# MATERIAL FOR THIS TASK

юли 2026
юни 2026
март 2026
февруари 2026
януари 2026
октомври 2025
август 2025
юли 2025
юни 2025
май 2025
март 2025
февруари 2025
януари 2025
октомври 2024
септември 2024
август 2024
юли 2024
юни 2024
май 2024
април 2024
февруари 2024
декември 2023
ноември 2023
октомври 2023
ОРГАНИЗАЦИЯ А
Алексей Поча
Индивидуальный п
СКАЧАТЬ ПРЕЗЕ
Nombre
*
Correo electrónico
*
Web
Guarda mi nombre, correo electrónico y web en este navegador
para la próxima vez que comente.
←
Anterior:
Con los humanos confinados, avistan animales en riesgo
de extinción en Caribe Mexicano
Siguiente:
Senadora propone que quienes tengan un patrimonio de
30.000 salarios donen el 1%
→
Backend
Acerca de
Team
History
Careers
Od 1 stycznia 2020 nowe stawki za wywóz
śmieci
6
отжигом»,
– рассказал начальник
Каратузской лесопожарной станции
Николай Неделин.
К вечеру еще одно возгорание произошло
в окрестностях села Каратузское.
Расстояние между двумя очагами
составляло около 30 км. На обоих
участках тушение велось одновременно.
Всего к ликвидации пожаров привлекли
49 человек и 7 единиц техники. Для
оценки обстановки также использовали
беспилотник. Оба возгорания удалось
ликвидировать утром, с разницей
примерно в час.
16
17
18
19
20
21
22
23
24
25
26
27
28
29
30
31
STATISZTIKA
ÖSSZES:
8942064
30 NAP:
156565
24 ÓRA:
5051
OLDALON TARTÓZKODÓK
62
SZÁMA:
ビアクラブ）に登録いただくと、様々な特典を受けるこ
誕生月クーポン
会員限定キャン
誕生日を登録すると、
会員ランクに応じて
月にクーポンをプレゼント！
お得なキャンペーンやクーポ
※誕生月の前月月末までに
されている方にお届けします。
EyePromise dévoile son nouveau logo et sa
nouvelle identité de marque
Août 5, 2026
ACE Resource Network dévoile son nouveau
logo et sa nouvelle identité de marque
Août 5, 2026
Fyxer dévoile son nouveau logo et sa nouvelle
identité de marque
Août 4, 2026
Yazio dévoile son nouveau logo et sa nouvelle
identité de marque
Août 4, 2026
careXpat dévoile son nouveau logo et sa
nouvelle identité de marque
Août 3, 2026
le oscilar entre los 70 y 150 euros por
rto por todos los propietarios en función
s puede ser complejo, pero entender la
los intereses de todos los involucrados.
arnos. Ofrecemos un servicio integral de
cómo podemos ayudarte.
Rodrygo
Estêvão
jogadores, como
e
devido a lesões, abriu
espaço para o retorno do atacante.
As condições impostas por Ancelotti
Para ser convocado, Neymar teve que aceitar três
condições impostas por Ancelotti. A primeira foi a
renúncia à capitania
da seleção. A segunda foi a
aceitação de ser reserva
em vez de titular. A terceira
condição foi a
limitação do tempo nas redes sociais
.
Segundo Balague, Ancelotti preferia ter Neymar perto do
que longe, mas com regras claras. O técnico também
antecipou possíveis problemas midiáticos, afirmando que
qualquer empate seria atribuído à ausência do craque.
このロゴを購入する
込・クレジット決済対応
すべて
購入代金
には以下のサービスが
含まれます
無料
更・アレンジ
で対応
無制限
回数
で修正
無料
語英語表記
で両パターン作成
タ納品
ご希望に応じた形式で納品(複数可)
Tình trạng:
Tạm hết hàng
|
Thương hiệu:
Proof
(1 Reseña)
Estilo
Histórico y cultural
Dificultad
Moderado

# EXERCISE REQUIREMENTS
Copy out all the lines of the records that include "nouvelle".

# YOUR SOLUTION
nouvelle identité de marque
logo et sa nouvelle identité de marque
Fyxer dévoile son nouveau logo et sa nouvelle
Yazio dévoile son nouveau logo et sa nouvelle
nouvelle identité de marque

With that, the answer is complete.